▸ Data shown
☆ ☆ ☆ ☆

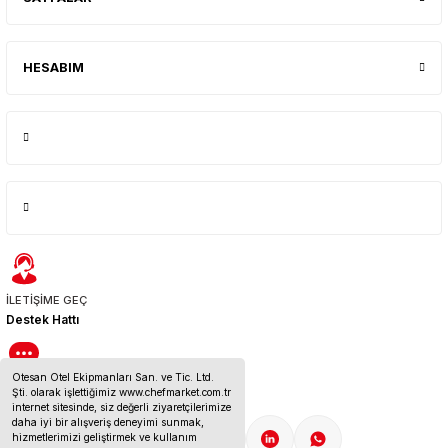
HESABIM
İLETİŞİME GEÇ
Destek Hattı
Otesan Otel Ekipmanları San. ve Tic. Ltd.
BİZE ULAŞIN
Şti. olarak işlettiğimiz www.chefmarket.com.tr
İletişim Bilgileri
internet sitesinde, siz değerli ziyaretçilerimize
daha iyi bir alışveriş deneyimi sunmak,
hizmetlerimizi geliştirmek ve kullanım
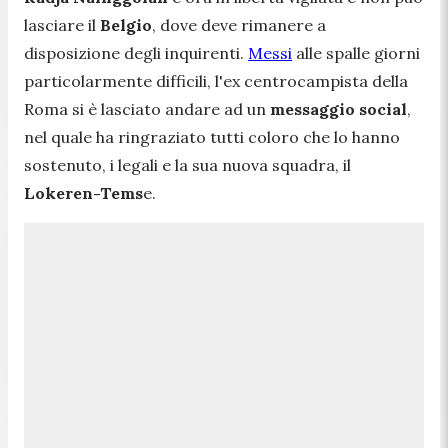
lasciare il
Belgio
, dove deve rimanere a
disposizione degli inquirenti.
Messi
alle spalle giorni
particolarmente difficili, l'ex centrocampista della
Roma si è lasciato andare ad un
messaggio social
,
nel quale ha ringraziato tutti coloro che lo hanno
sostenuto, i legali e la sua nuova squadra, il
Lokeren-Tems
e.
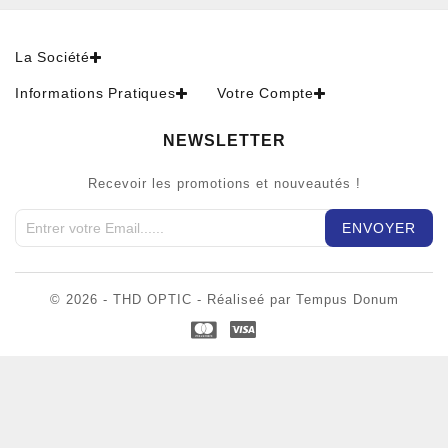
La Société
Informations Pratiques
Votre Compte
NEWSLETTER
Recevoir les promotions et nouveautés !
© 2026 - THD OPTIC - Réaliseé par Tempus Donum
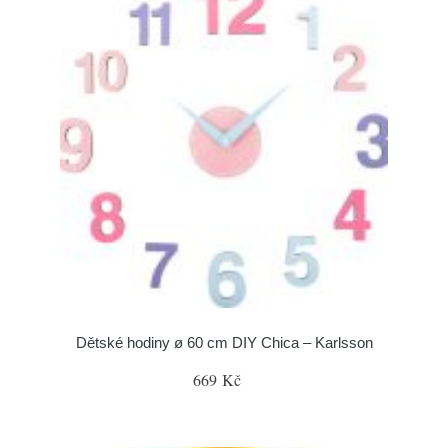
Dětské hodiny ø 60 cm DIY Chica – Karlsson
669 Kč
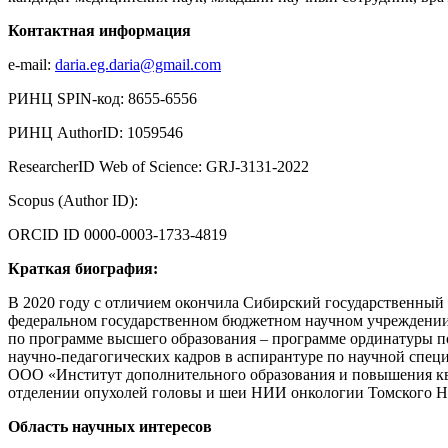
Контактная информация
e-mail:
daria.eg.daria@gmail.com
РИНЦ SPIN-код: 8655-6556
РИНЦ AuthorID: 1059546
ResearcherID Web of Science: GRJ-3131-2022
Scopus (Author ID):
ORCID ID 0000-0003-1733-4819
Краткая биография:
В 2020 году с отличием окончила Сибирский государственный 
федеральном государственном бюджетном научном учреждении 
по программе высшего образования – программе ординатуры по
научно-педагогических кадров в аспирантуре по научной специ
ООО «Институт дополнительного образования и повышения кв
отделении опухолей головы и шеи НИИ онкологии Томского НИ
Область научных интересов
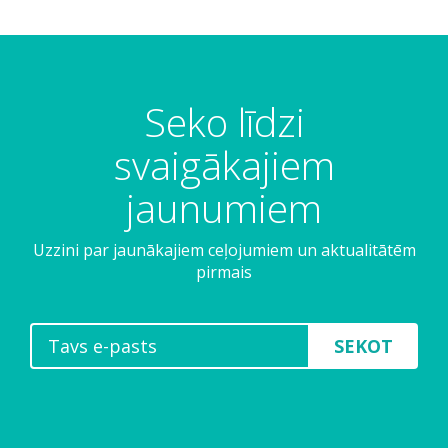
Seko līdzi
svaigākajiem
jaunumiem
Uzzini par jaunākajiem ceļojumiem un aktualitātēm
pirmais
SEKOT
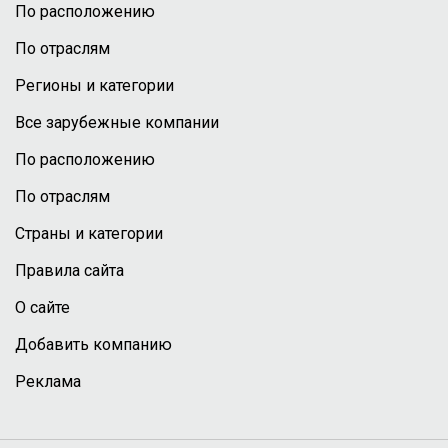
По расположению
По отраслям
Регионы и категории
Все зарубежные компании
По расположению
По отраслям
Страны и категории
Правила сайта
О сайте
Добавить компанию
Реклама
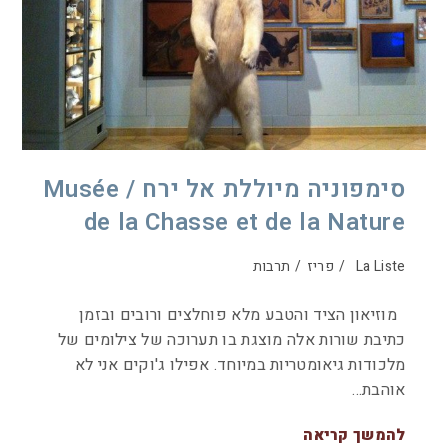
סימפוניה מיוללת אל ירח / Musée
de la Chasse et de la Nature
La Liste
/
פריז
/
תרבות
מוזיאון הציד והטבע מלא פוחלצים ורובים ובזמן
כתיבת שורות אלה מוצגת בו תערוכה של צילומים של
מלכודות גיאומטריות במיוחד. אפילו ג'וקים אני לא
אוהבת…
להמשך קריאה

☆ ☆ ☆ ☆

▸ Task to carry out
Rewrite the text read from all the records above as a Markdown table with two columns, Row and Line, giving each line its own numbered row. Leave out blank lines and the pictures.

▸ Exercise response
| Row | Line |
|---|---|
| 1 | HESABIM |
| 2 | İLETİŞİME GEÇ |
| 3 | Destek Hattı |
| 4 | Otesan Otel Ekipmanları San. ve Tic. Ltd. |
| 5 | BİZE ULAŞIN |
| 6 | Şti. olarak işlettiğimiz www.chefmarket.com.tr |
| 7 | İletişim Bilgileri |
| 8 | internet sitesinde, siz değerli ziyaretçilerimize |
| 9 | daha iyi bir alışveriş deneyimi sunmak, |
| 10 | hizmetlerimizi geliştirmek ve kullanım |
| 11 | lasciare il |
| 12 | Belgio |
| 13 | , dove deve rimanere a |
| 14 | disposizione degli inquirenti. |
| 15 | Messi |
| 16 | alle spalle giorni |
| 17 | particolarmente difficili, l'ex centrocampista della |
| 18 | Roma si è lasciato andare ad un |
| 19 | messaggio social |
| 20 | , |
| 21 | nel quale ha ringraziato tutti coloro che lo hanno |
| 22 | sostenuto, i legali e la sua nuova squadra, il |
| 23 | Lokeren-Tems |
| 24 | e. |
| 25 | La Société |
| 26 | Informations Pratiques |
| 27 | Votre Compte |
| 28 | NEWSLETTER |
| 29 | Recevoir les promotions et nouveautés ! |
| 30 | © 2026 - THD OPTIC - Réaliseé par Tempus Donum |
| 31 | Dětské hodiny ø 60 cm DIY Chica – Karlsson |
| 32 | 669 Kč |
| 33 | Контактная информация |
| 34 | e-mail: |
| 35 | daria.eg.daria@gmail.com |
| 36 | РИНЦ SPIN-код: 8655-6556 |
| 37 | РИНЦ AuthorID: 1059546 |
| 38 | ResearcherID Web of Science: GRJ-3131-2022 |
| 39 | Scopus (Author ID): |
| 40 | ORCID ID 0000-0003-1733-4819 |
| 41 | Краткая биография: |
| 42 | В 2020 году с отличием окончила Сибирский государственный  |
| 43 | федеральном государственном бюджетном научном учреждении  |
| 44 | по программе высшего образования – программе ординатуры по |
| 45 | научно-педагогических кадров в аспирантуре по научной специ |
| 46 | ООО «Институт дополнительного образования и повышения кв |
| 47 | отделении опухолей головы и шеи НИИ онкологии Томского НИ |
| 48 | Область научных интересов |
| 49 | Seko līdzi |
| 50 | svaigākajiem |
| 51 | jaunumiem |
| 52 | Uzzini par jaunākajiem ceļojumiem un aktualitātēm |
| 53 | pirmais |
| 54 | SEKOT |
| 55 | По расположению |
| 56 | По отраслям |
| 57 | Регионы и категории |
| 58 | Все зарубежные компании |
| 59 | По расположению |
| 60 | По отраслям |
| 61 | Страны и категории |
| 62 | Правила сайта |
| 63 | О сайте |
| 64 | Добавить компанию |
| 65 | Реклама |
| 66 | סימפוניה מיוללת אל ירח / Musée |
| 67 | de la Chasse et de la Nature |
| 68 | La Liste |
| 69 | / |
| 70 | פריז |
| 71 | / |
| 72 | תרבות |
| 73 | מוזיאון הציד והטבע מלא פוחלצים ורובים ובזמן |
| 74 | כתיבת שורות אלה מוצגת בו תערוכה של צילומים של |
| 75 | מלכודות גיאומטריות במיוחד. אפילו ג'וקים אני לא |
| 76 | אוהבת… |
| 77 | להמשך קריאה |